If the rules are sufficiently obtuse, the speaker might come across as a Cloud Cuckoo Lander. A common plot is to require the protagonists to learn the syntax to obtain some vital information.

Compare and contrast with Conlang (for fictional languages in general), Starfish Language and Verbal Tic. Pardon Me Stewardess, I Speak Iambic Pentameter is a popular example of this trope.


There seems to be a dispute on whether or not A Clockwork Orange and The Book of Dave should be included or not.

The entries in question are:

  • The teens from A Clockwork Orange speak Nadsat, which is based on the rules for Cockney rhyming slang, combined with English, Russian and German words.
    "These grahzny sodding veshches that come out of my gulliver... and my plott," I said, "that's what it is."
  • The Book of Dave by Will Self has a futuristic language called Mokni, a phoneticized form of Cockney mixed with bastardized London cabbie slang.

Paul A thinks they should be removed, with the reasoning "This trope is when the words are normal, but the syntax is strange. New languages where words and syntax are both strange is something different."

However, the trope description says that fictional, foreign, and/or obscure words are sometimes used to further obfuscate the situation, so I think he is mistaken.

I have restored the examples for the time being, though I think a discussion might be needed to settle the issue.

Paul A: A bit of strange vocabulary to add flavour to the strange syntax is one thing, but in the Nadsat language it's closer to the other way around, strange vocabulary with a bit of strange syntax as flavour. (In fact, I can't at the moment bring to mind any examples of strange syntax in Nadsat at all. There's nothing strange about the syntax in the sample above, for a start.)

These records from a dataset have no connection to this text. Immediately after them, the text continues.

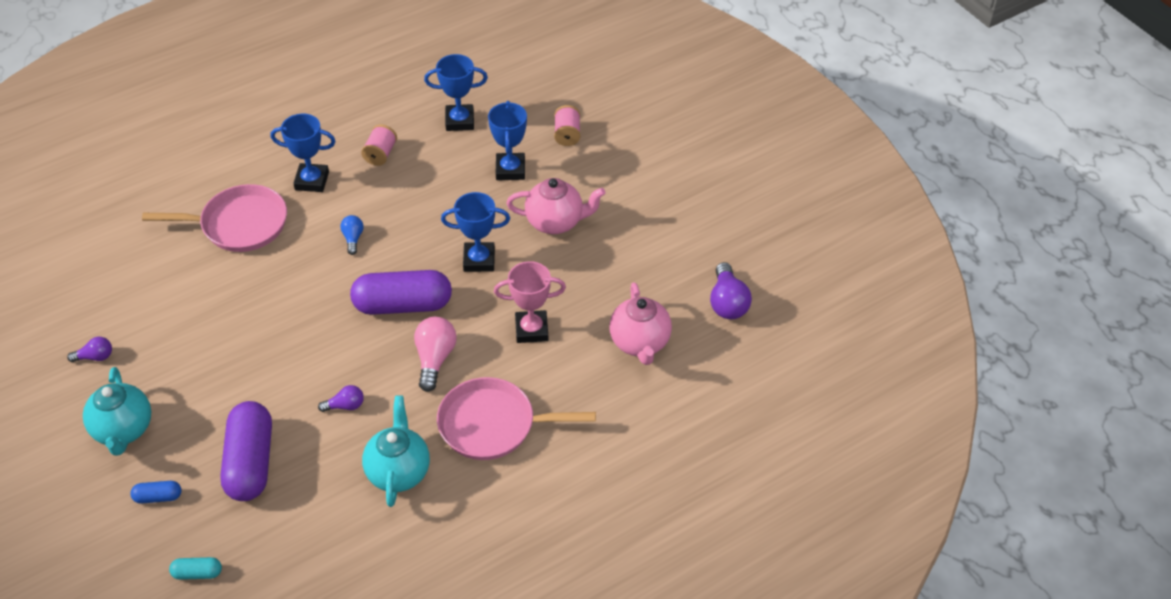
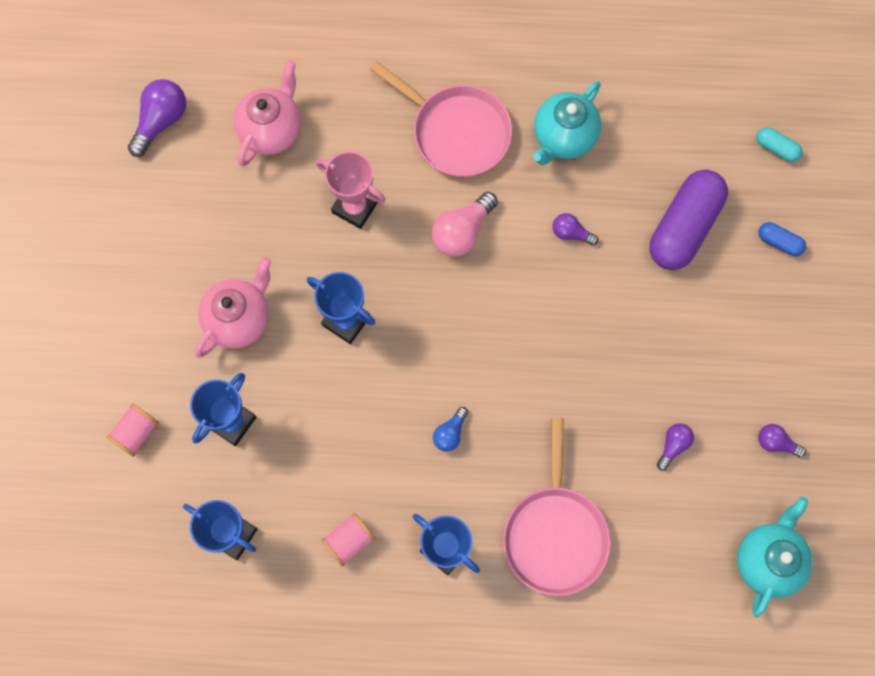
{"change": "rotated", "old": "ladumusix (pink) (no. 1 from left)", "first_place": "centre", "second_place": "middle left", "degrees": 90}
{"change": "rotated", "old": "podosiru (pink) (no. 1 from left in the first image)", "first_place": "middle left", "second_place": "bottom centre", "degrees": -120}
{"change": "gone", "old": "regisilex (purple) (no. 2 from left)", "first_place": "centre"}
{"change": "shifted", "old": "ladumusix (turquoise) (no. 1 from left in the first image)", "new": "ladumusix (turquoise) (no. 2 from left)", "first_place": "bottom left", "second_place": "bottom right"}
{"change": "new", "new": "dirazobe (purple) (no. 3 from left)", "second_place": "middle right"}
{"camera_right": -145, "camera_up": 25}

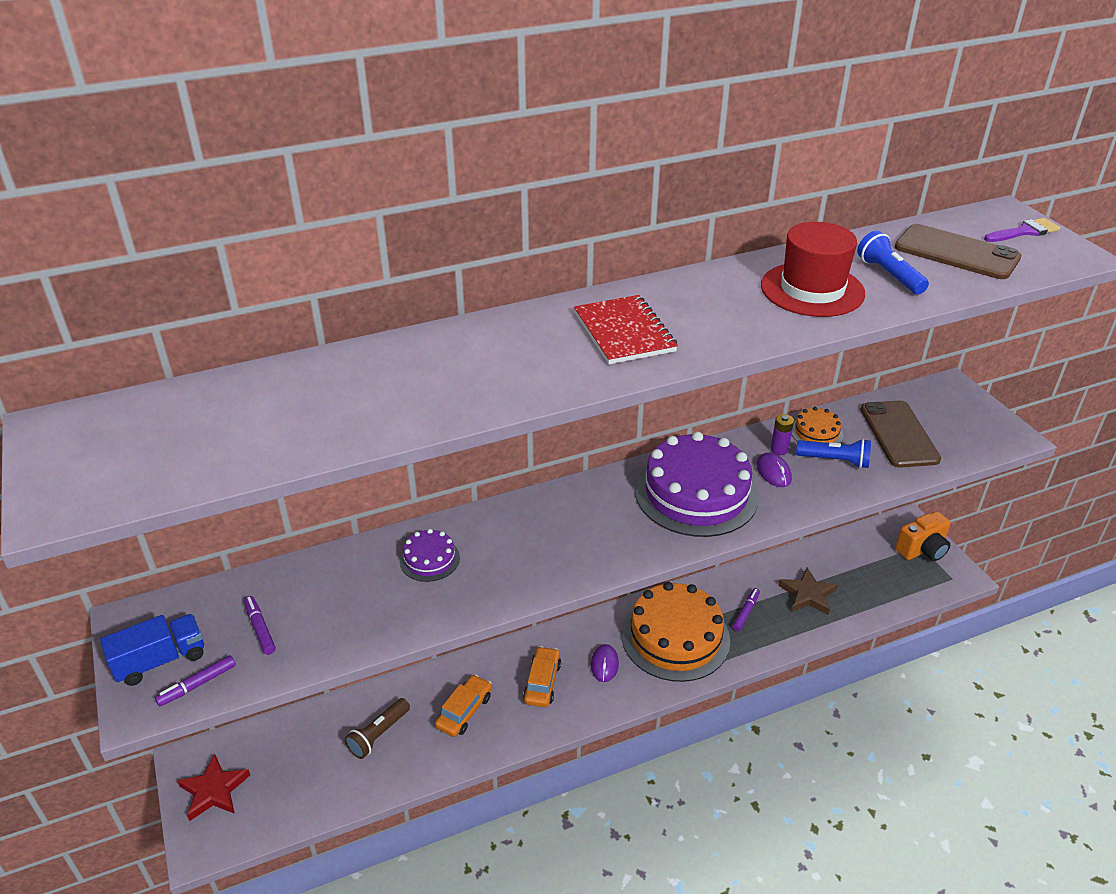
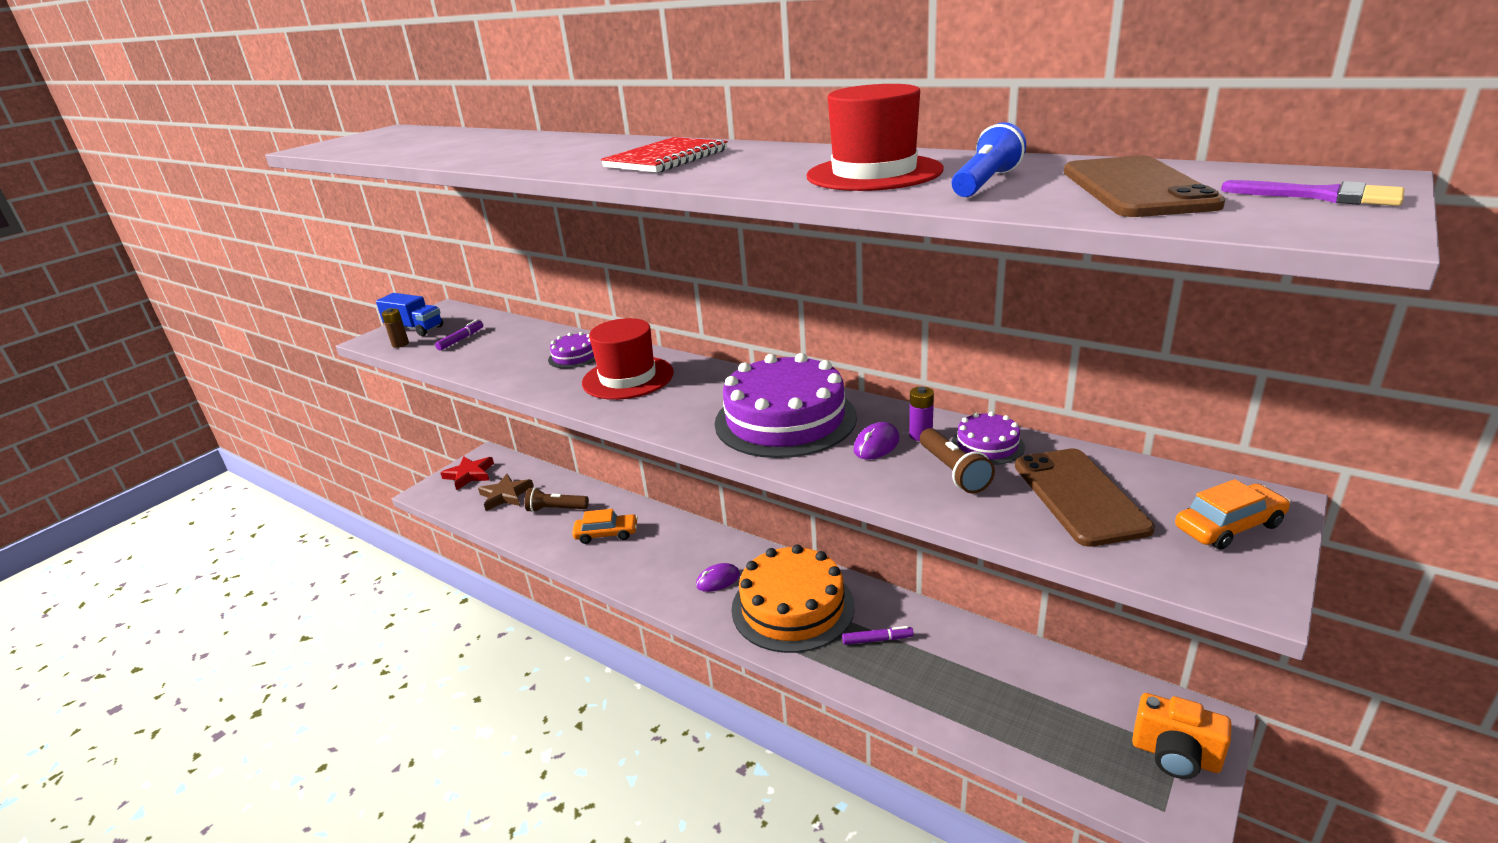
{"change": "rotated", "old": "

I admit I don't actually know about Mokni, not having read that book, but the description of it above is again all about the vocabulary, not the syntax.

rjung: I think you're interpreting the trope too closely. My interpretation is that it's a halfway point (in fictional languages) between swapping a few words of Future Slang and a full-blown Conlang. The gist of the matter is a language where the words are (for the most part) understood, but it sounds like gibberish (or merely odd) to the uninitiated. The examples for the Orz or the Junkions don't have any unusual (grammatical) syntax, but they, too, are in that area between Future Slang substitution and, say, Klingon. IMO, the use of Cockney rhyming slang and phoneticized Cockney is what pushes those examples beyond mere word substitution.


Poopskin: is it bad that i was able to read the untranslated description without any effort? such is the way of the grammar nerd.